EU/3/03/166 - orphan designation for treatment of paroxysmal nocturnal haemoglobinuria

PNH is a disorder in which red blood cells lack specific proteins on their surface which normally protect them from being destroyed (a process called haemolysis) by the body's normal defence system. PNH is characterised by the presence of brownish urine in the early morning hours. The characteristic colour of urine is due to the presence of products from destroyed red cells. Patients have a low count of red blood cells, and may have blood clots in the large vessels. PNH is a life-threatening condition.

At the time of designation, PNH affected approximately 0.1 in 10,000 people in the European Union (EU). This was equivalent to a total of around 4,000 people*, and is below the threshold for orphan designation, which is 5 people in 10,000. This isbased on the information provided by the sponsor and knowledge of the Committee for Orphan Medicinal Products (COMP).

*Disclaimer: For the purpose of the designation, the number of patients affected by the condition is estimated and assessed on the basis of data from the European Union. At the time of designation, this represented a population of 382,800,000 (Eurostat 2003).

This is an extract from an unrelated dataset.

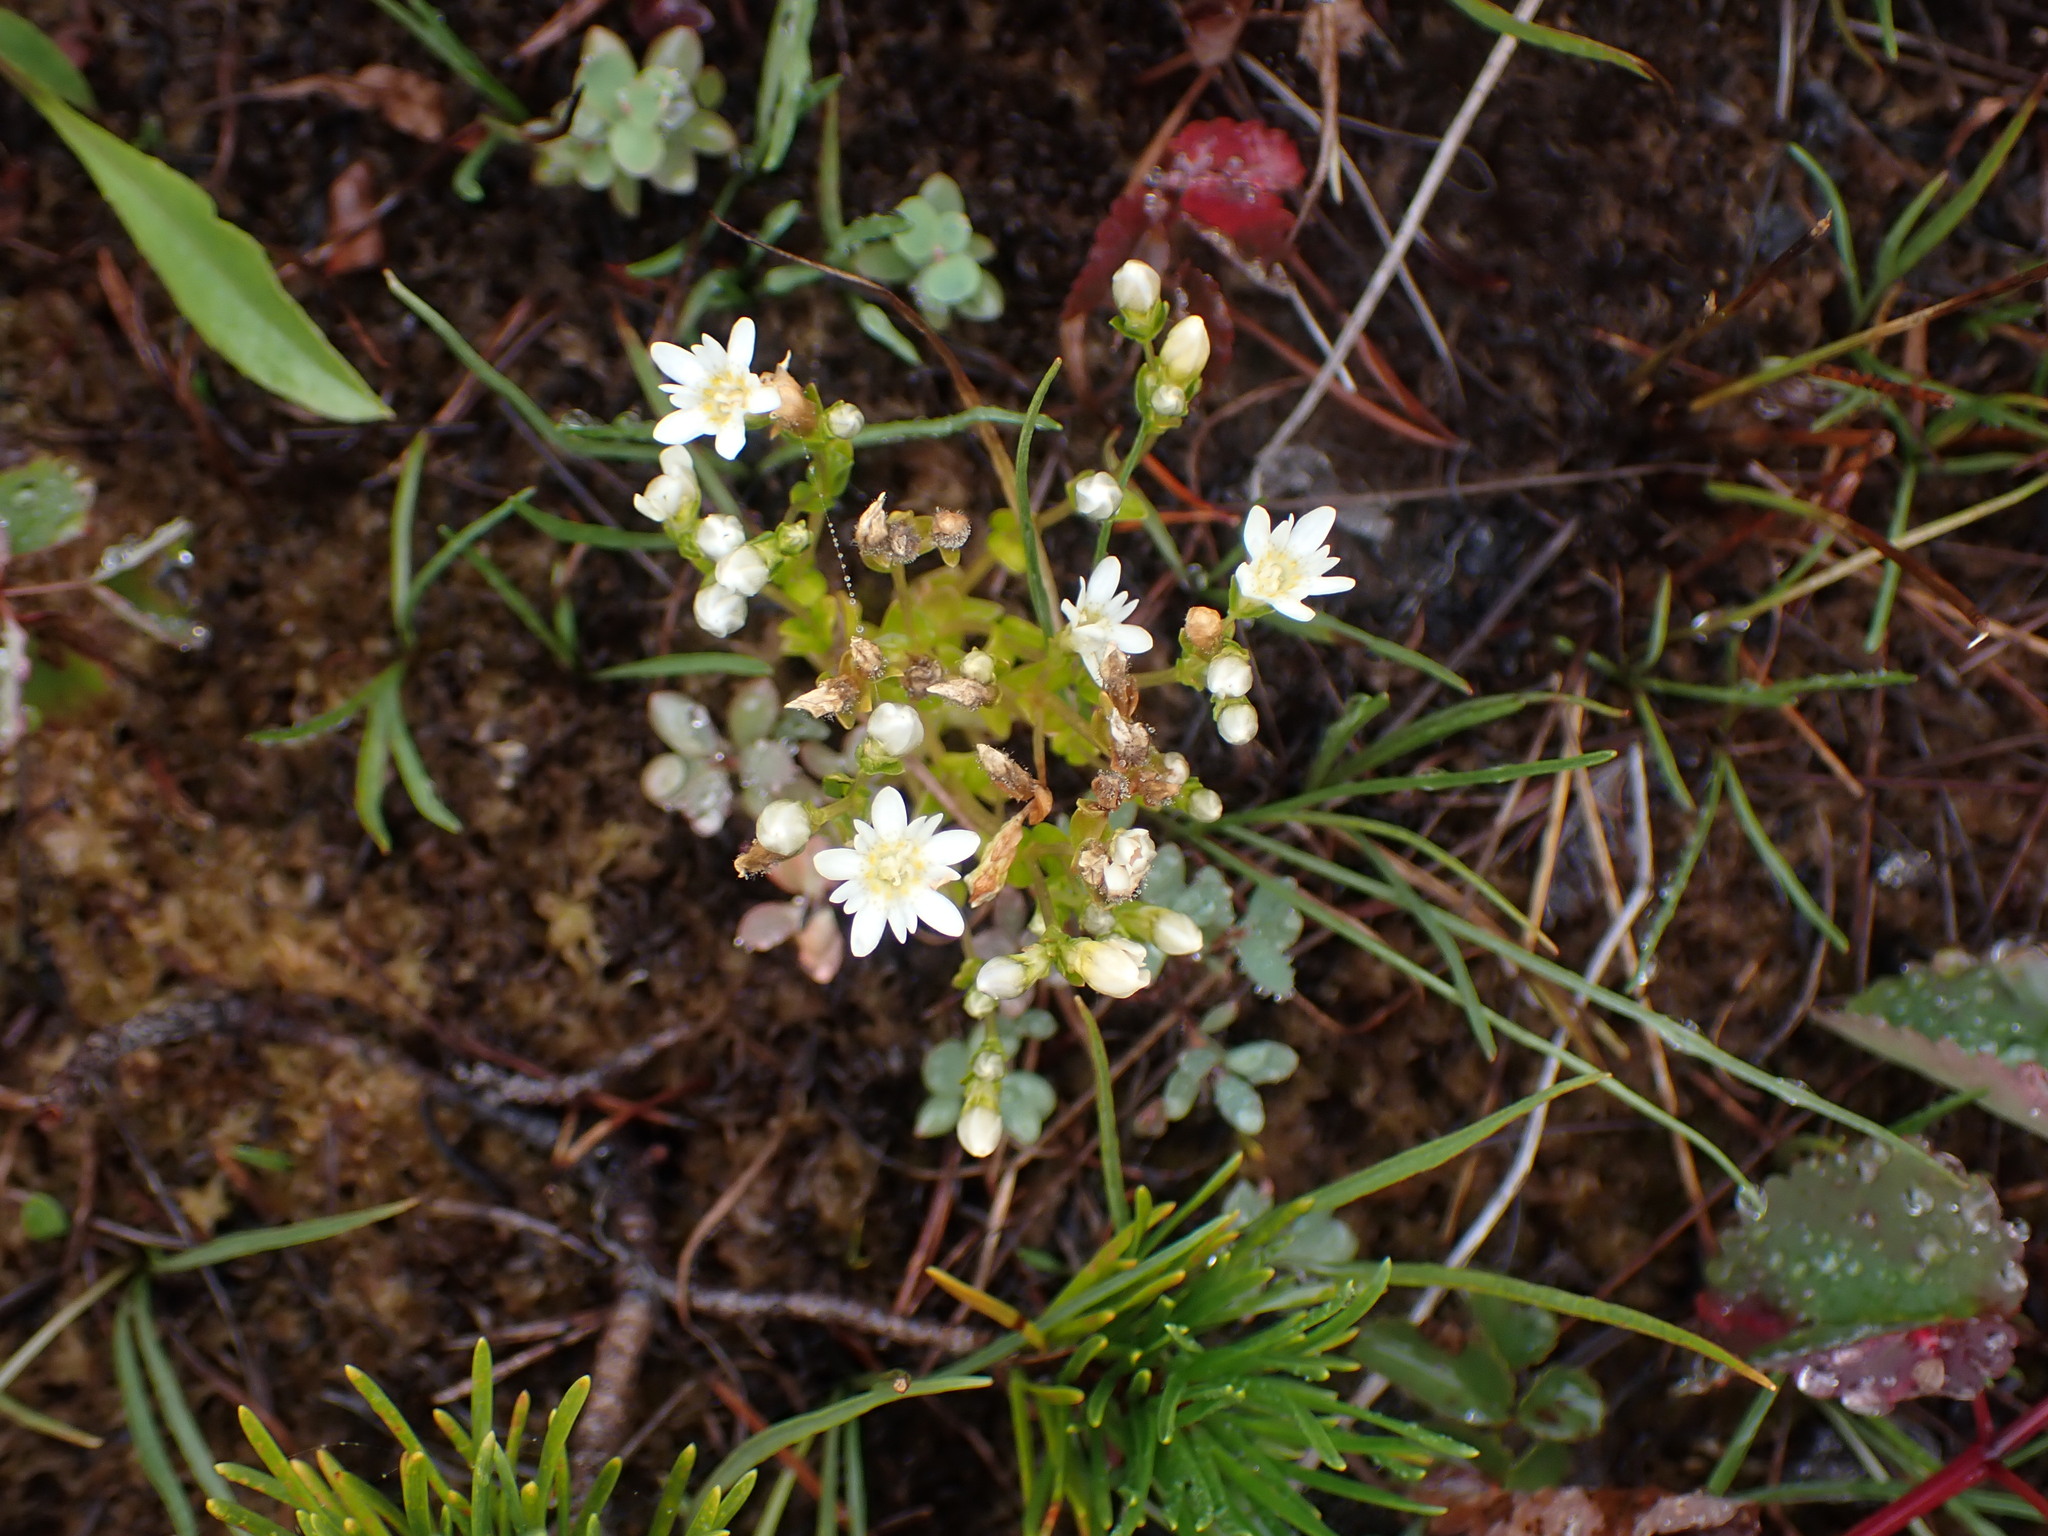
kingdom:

There were no medicinal products authorised for the condition in the Community at the time of the submission of the orphan drug application. Bone marrow transplantation to replace the defective cells is the only curative therapy available to patients. This treatment is available to only a small proportion of patients since a suitable donor is required. Furthermore, transplantation maybe associated with substantial risks. Other methods such as blood transfusions and treatment to prevent clotting with blood thinning compounds can improve the symptoms in a small percentage of patients.

In the human body there is a group of proteins called complement system, which have inflammatory properties and can destroy cells. Usually this system is activated as a defensive mechanism of the body. Proteins from the complement system are named with a “C” letter and a number. Normally each of these proteins can activate by cleavage other proteins. Eculizumab is an antibody that binds to human C5, a complement protein with capacity to start an inflammatory reaction in humans. After several steps this can result on the destruction of blood cells. It is expected that the binding of eculizumab to C5 will inhibit its cleavage into pro-inflammatory components, and therefore the subsequent cell lysis.

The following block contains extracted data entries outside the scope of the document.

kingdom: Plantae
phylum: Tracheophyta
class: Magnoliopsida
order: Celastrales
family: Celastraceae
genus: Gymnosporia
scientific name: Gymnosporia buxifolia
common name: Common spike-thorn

The effects of eculizumab were evaluated in experimental models.

At the time of the orphan drug designation clinical trials were ongoing.

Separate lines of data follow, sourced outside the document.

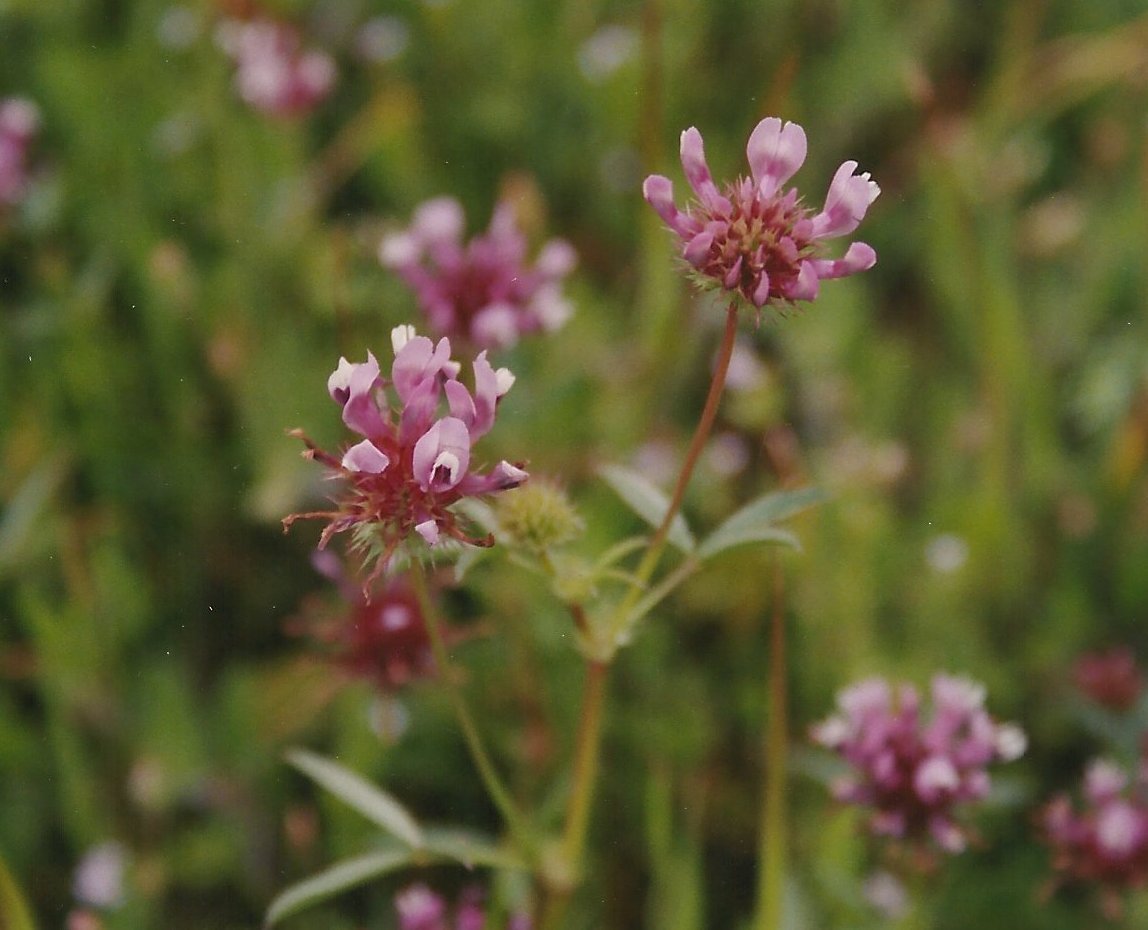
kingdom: Plantae
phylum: Tracheophyta
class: Magnoliopsida
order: Fabales
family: Fabaceae
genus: Trifolium
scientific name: Trifolium willdenovii
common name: Tomcat clover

At the time of submission of the orphan designation application, eculizumab had not been marketed anywhere worldwide for PNH or designated as orphan medicinal product elsewhere for this condition.

In accordance with Regulation (EC) No 141/2000 of 16 December 1999, the COMP adopted a positive opinion on 10 September 2003 recommending the granting of this designation.

Update: Eculizumab (Soliris) has been authorised in the EU since 20 June 2007 for the treatment of patients with paroxysmal nocturnal haemoglobinuria (PNH).

Evidence of clinical benefit of Soliris in the treatment of patients with PNH is limited to patients with history of transfusions.

• the seriousness of the condition;
• the existence of alternative methods of diagnosis, prevention or treatment;
• either the rarity of the condition (affecting not more than 5 in 10,000 people in the Community) or insufficient returns on investment.

Designated orphan medicinal products are products that are still under investigation and are considered for orphan designation on the basis of potential activity. An orphan designation is not a marketing authorisation. As a consequence, demonstration of quality, safety and efficacy is necessary before a product can be granted a marketing authorisation.